The Lord…is longsuffering toward us, not willing that any should perish but that all should come to repentance.” 1 Peter 3: 9. Repentance is necessary to avoid perishing.

 Wishing the Fire Were Already Kindled
“I came to send fire on the earth, and how I wish it were already kindled.” Luke 12: 49. Jesus was aware of the iniquity and sin about Him. He knew judgment was inevitable and necessary. In sighing and crying over the abominations about us (Ezekiel 9:4), we often wish God would “kindle the fire” and deal with the rebellion of man quickly.  But like Jesus, we know judgment will come in the proper time. To accomplish the righteousness and purpose of our Heavenly Father, judgment must come in God's way, in God's time, and in the Spirit of God.

When God Arises
When God arises, issues are no longer left to the opinions of individuals. God judges and sentences based on the reality of where people and things actually are in His eyes. That which is of God will be blessed, that which is not of God will be judged. Saul and his house will fall in battle. Eli will drop over dead. The earth will open and swallow Korah and all that are with him. Shemei will face the sword of Benaiah. Alexander the coppersmith will be delivered to Satan to receive his just wages. The plaintiffs, the defendants, and the prosecuting attorneys will all have eloquently stated their cases, but God will arise to judge. All of them will be silenced together as He gives the proper and just verdict. The builders will be dwelling in the structures they have built. Then God will arise sending the storm to expose the nature of the building material down to the very foundations to test the builder and the building.
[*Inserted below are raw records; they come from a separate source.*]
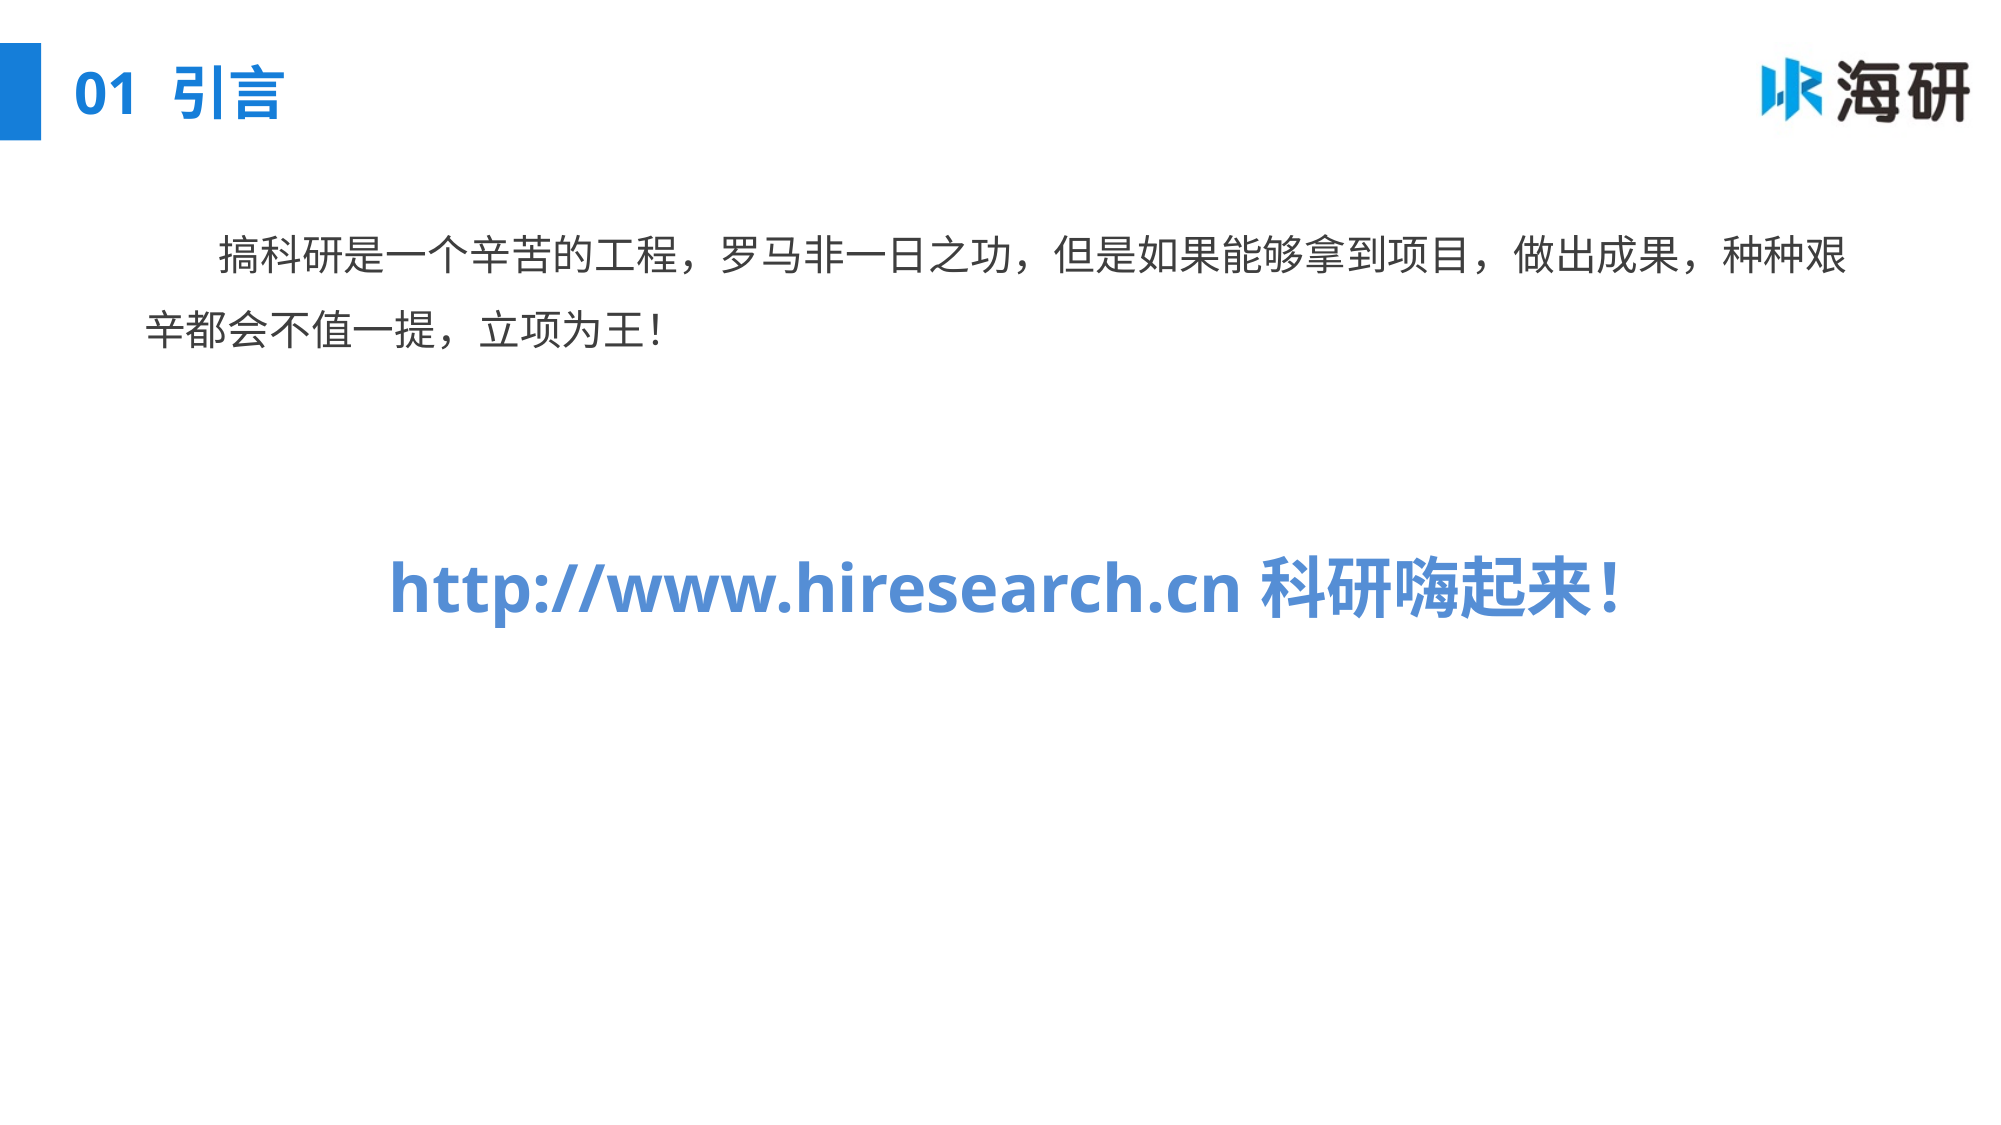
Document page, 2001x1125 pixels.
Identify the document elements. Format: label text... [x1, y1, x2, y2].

picture [1755, 42, 1976, 141]
text_box 01 引言 [59, 48, 302, 134]
text_box 搞科研是一个辛苦的工程，罗马非一日之功，但是如果能够拿到项目，做出成果，种种艰辛都会不值一提，立项为王！ [129, 196, 1866, 361]
text_box http://www.hiresearch.cn科研嗨起来！ [373, 538, 2000, 634]
text_box [0, 41, 43, 142]
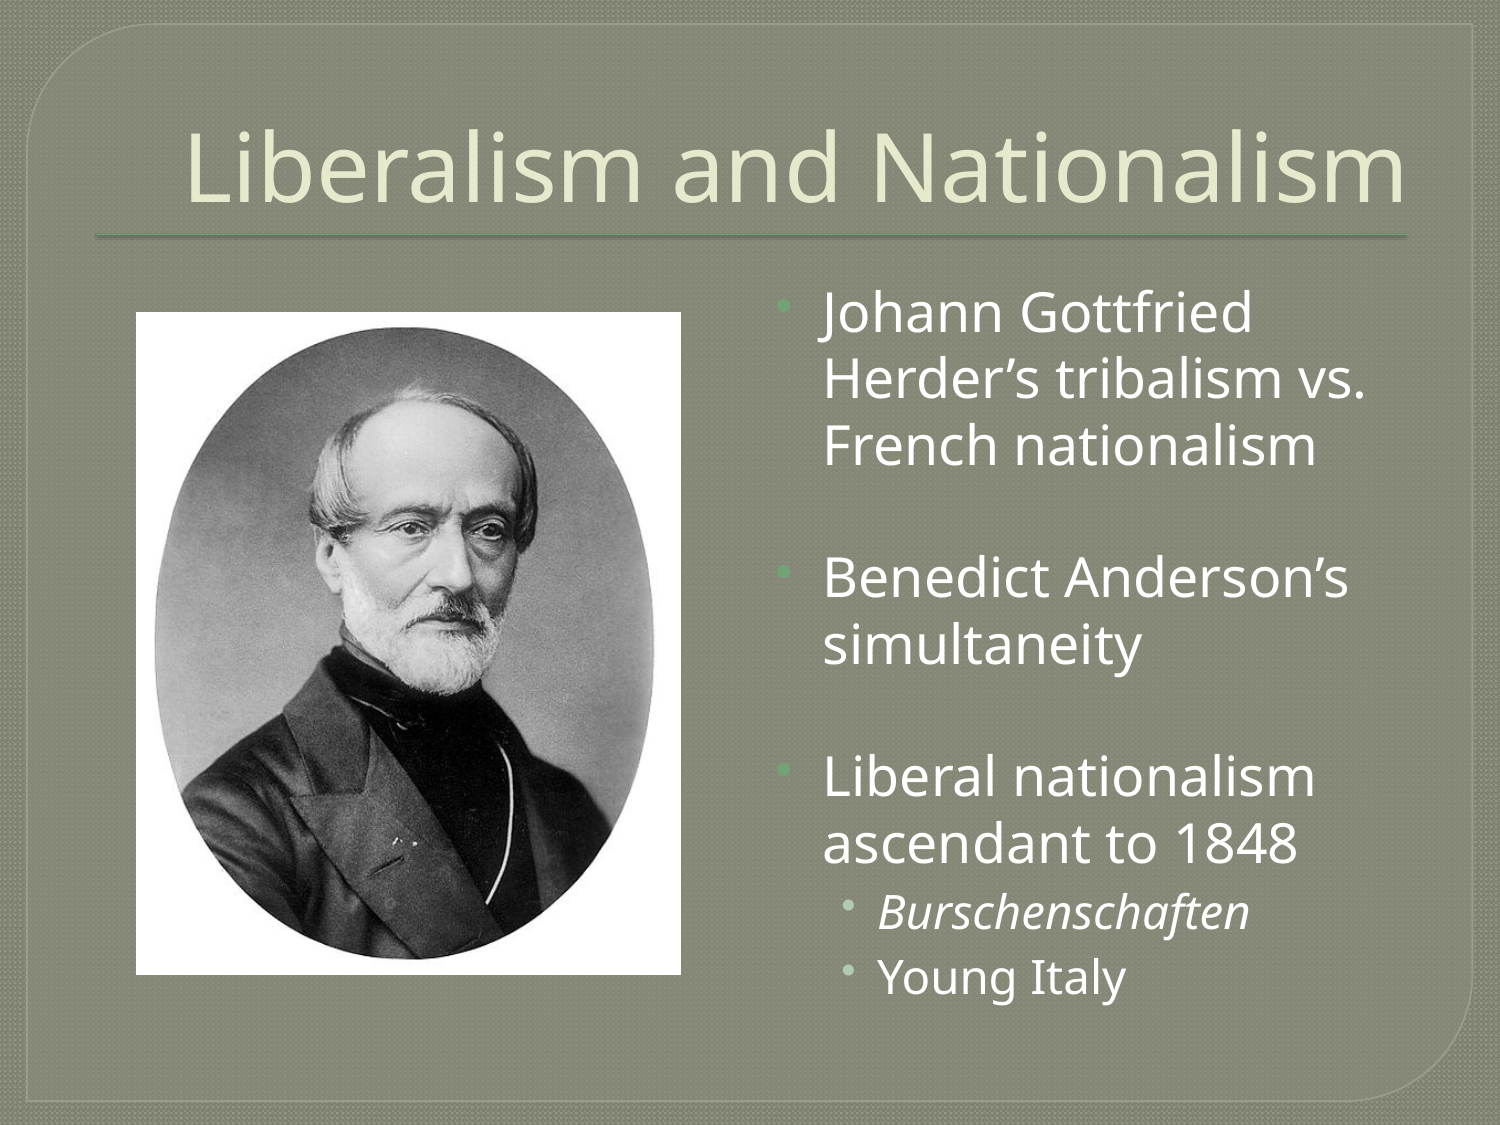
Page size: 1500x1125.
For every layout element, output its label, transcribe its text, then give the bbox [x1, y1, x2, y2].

title Liberalism and Nationalism [75, 41, 1425, 230]
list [135, 312, 681, 976]
list Johann Gottfried Herder’s tribalism vs. French nationalism Benedict Anderson’s simultaneity Liberal nationalism ascendant to 1848 Burschenschaften Young Italy [762, 270, 1425, 1013]
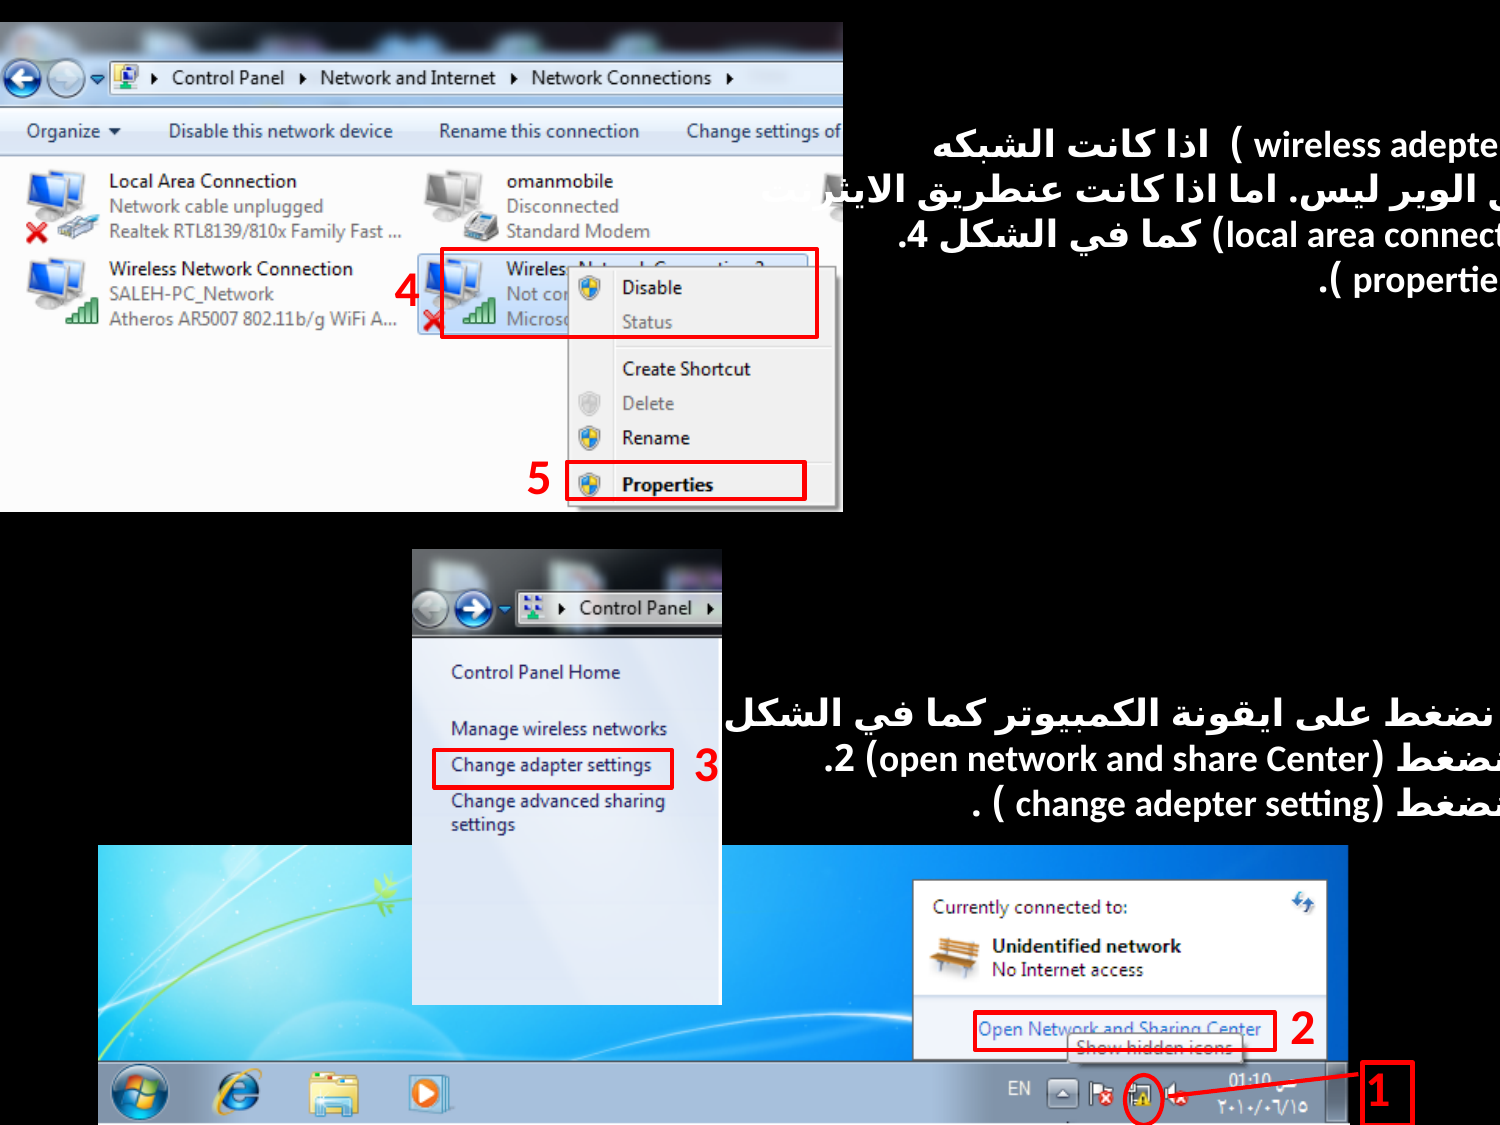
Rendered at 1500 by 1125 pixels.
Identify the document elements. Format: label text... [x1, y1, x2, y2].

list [98, 845, 1351, 1125]
picture [0, 22, 843, 512]
picture [412, 549, 722, 1005]
text_box [1360, 1060, 1415, 1125]
text_box نضغط على ايقونة الكمبيوتر كما في الشكل 1. 2) نضغط (open network and share Center) 2. 3) نضغط (change adepter setting ) . [726, 681, 1500, 832]
text_box 3 [726, 724, 734, 799]
text_box 4) نختار (wireless adepter ) اذا كانت الشبكه عن طريق الوير ليس. اما اذا كانت عنطريق الايثرنت نختار (local area connection) كما في الشكل 4. بعد ذلك (properties ). [846, 112, 1500, 308]
text_box 1 [1354, 1049, 1406, 1124]
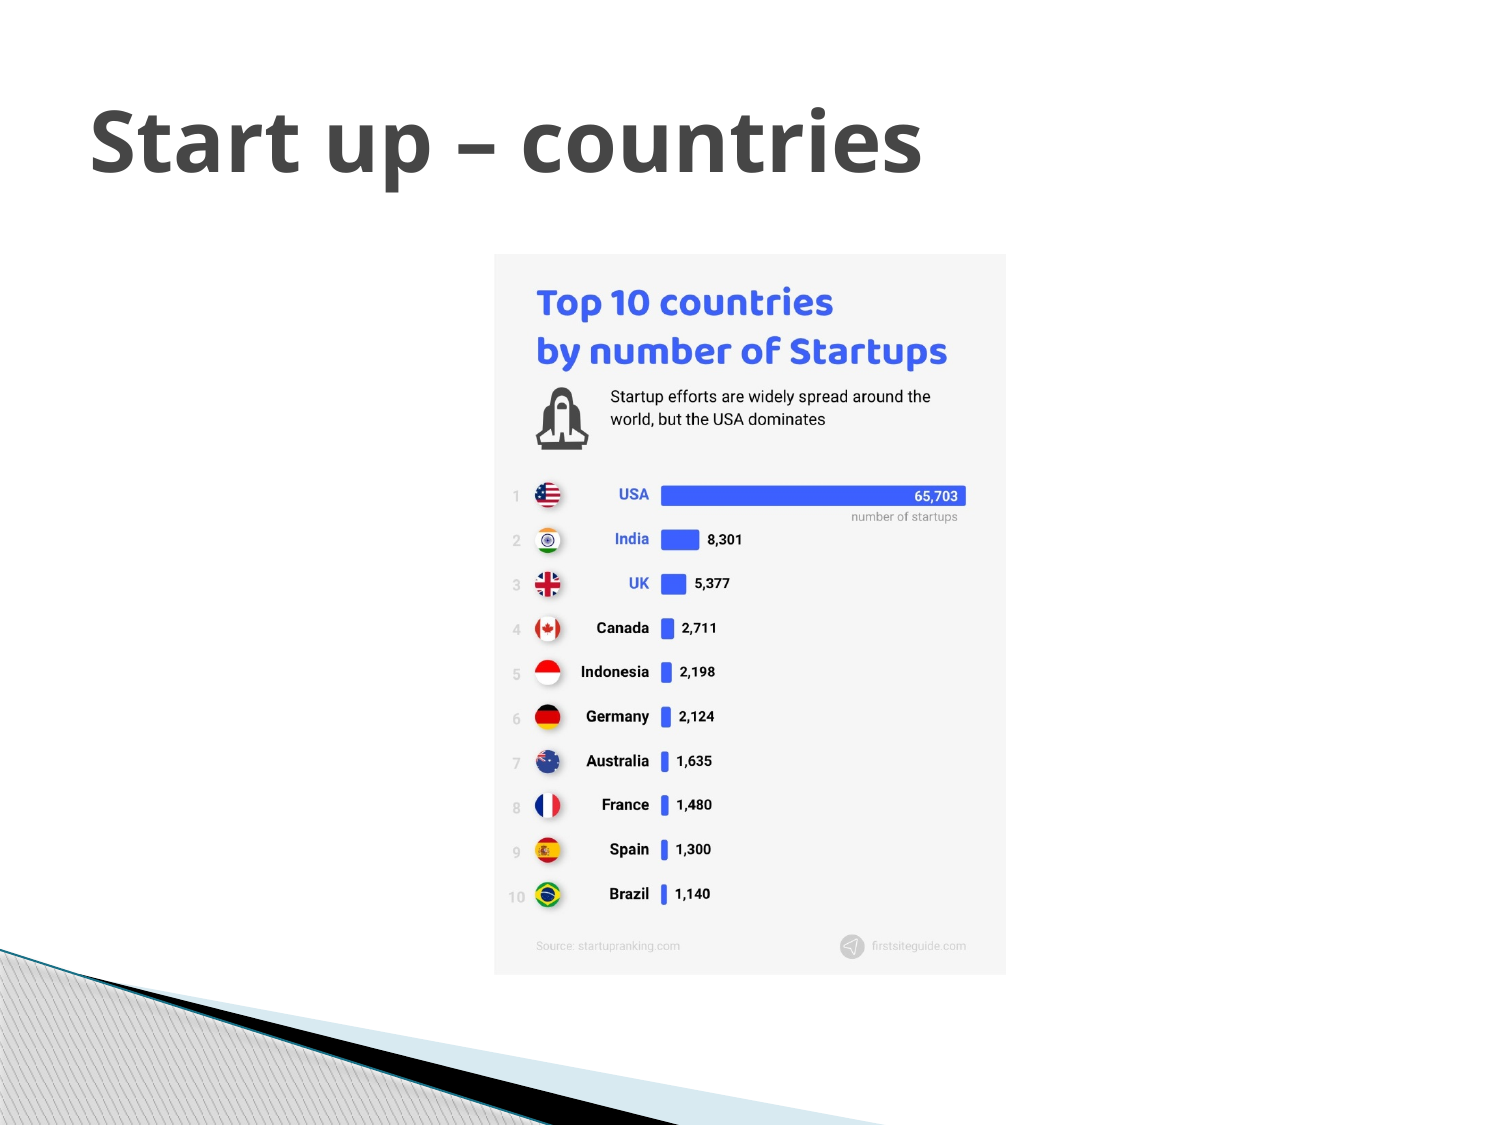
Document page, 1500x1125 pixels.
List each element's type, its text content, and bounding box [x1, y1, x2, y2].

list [494, 253, 1006, 975]
title Start up – countries [75, 45, 1425, 233]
When things become muddy, cloudy, and confused, when the enemy is entrenched and embedded in the fabric and seems invulnerable to attempts at being dislodged, when the tares and the wheat grow together and you dare not attempt in the flesh to pull up tares lest you inadvertently injure and pull up wheat, it is at this time that God will arise. He will come and "bring things to a head". The Day of the Lord brings a ripening for harvest---wheat for the barn and for bread, and tares for the fire. When God arises, He manifests and approves that which is of God and that which pleases Him. He also manifests, exposes, and judges that which is not of God and that which displeases Him.             


hare-talk said...

Thank you Billy, this is a very timely word for us and for me personally a faithful reminder of God's desire for all to come to repentance.

Billy Long said...

Thanks, Jim. I do appreciate your comments.